How fitting that we would mark the nearing of my teen's departure to college with a memorable adventure. The implied incentive, you see, is for her to relish future trips- only to be taken via the salary of success. Study well, focus on a plan, and then put the diploma to task and your earnings will give you lift again.
Taku Ice Fields- Juneau Alaska

Tuesday, July 20, 2010

Why I am blogging?

Where did the idea to 'blog' come from? Fortune cookie? Bazooka gum wrapper? Internet Ad? The monotony of the work week was begging for something with substance. Maybe some creative repose?

One of my passions growing up was creative writing. I dream of being a published writer still today (its on my bucket list)- so this is a good way to get my brain engaged again. Maybe one step closer to that novel...

I guess the blog is in some respects a modern day diary too- only the kind you don't put your thoughts in and hide under the bed. Society is a very open forum today and 'reality TV' is proof that Big Brother is millions of viewers, not one nosy neighbor.

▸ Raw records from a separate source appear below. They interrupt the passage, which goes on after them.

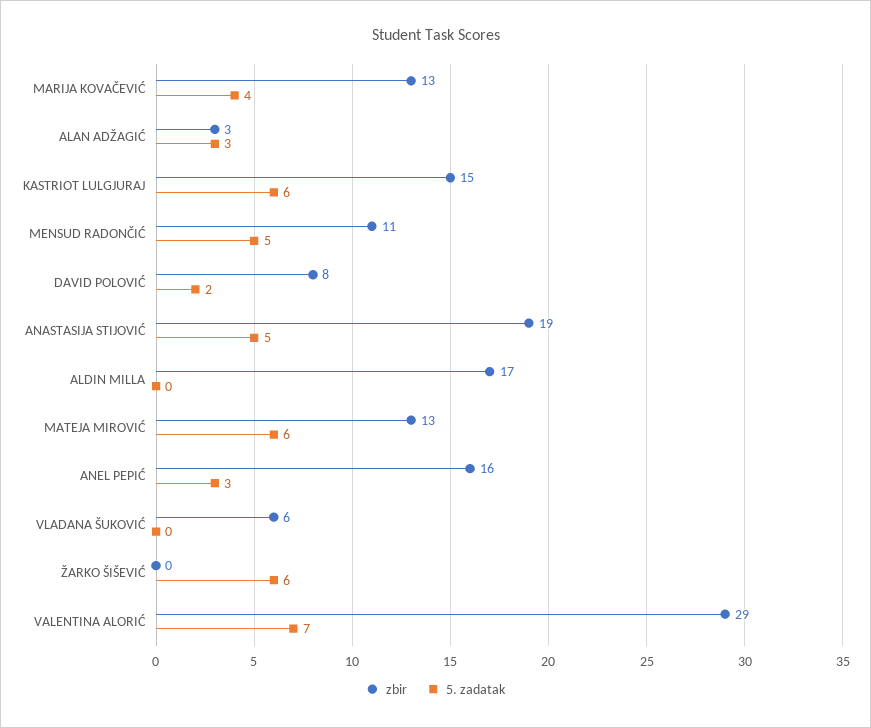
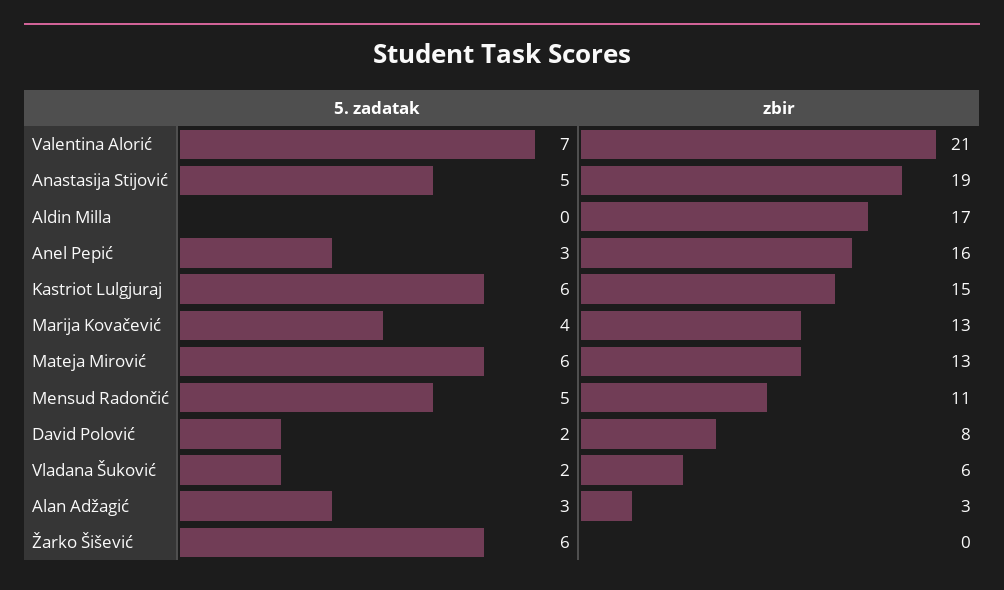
  {
    "zbir": {
      "MARIJA KOVAČEVIĆ": 13,
      "ALAN ADŽAGIĆ": 3,
      "KASTRIOT LULGJURAJ": 15,
      "MENSUD RADONČIĆ": 11,
      "DAVID POLOVIĆ": 8,
      "ANASTASIJA STIJOVIĆ": 19,
      "ALDIN MILLA": 17,
      "MATEJA MIROVIĆ": 13,
      "ANEL PEPIĆ": 16,
      "VLADANA ŠUKOVIĆ": 6,
      "ŽARKO ŠIŠEVIĆ": 0,
-     "VALENTINA ALORIĆ": 29
+     "VALENTINA ALORIĆ": 21
    },
    "5. zadatak": {
      "MARIJA KOVAČEVIĆ": 4,
      "ALAN ADŽAGIĆ": 3,
      "KASTRIOT LULGJURAJ": 6,
      "MENSUD RADONČIĆ": 5,
      "DAVID POLOVIĆ": 2,
      "ANASTASIJA STIJOVIĆ": 5,
      "ALDIN MILLA": 0,
      "MATEJA MIROVIĆ": 6,
      "ANEL PEPIĆ": 3,
-     "VLADANA ŠUKOVIĆ": 0,
+     "VLADANA ŠUKOVIĆ": 2,
      "ŽARKO ŠIŠEVIĆ": 6,
      "VALENTINA ALORIĆ": 7
    }
  }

....Sorry I digressed. The monotony and the genius of a girl I work with are the reason for this blog. That and the fact that 1,700 feet of living space is going to seem strangely quiet and lonely in a few weeks when my teen goes off to college. A blog seemed to be the perfect place to address my coming life change and find a healing way to deal with it. And maybe other moms feeling the impeding gloom of an empty nest could find a place to share their thoughts with me. Maybe I can fill some of the nest's emptiness with the wisdom from friends. Birds of a feather flocking together.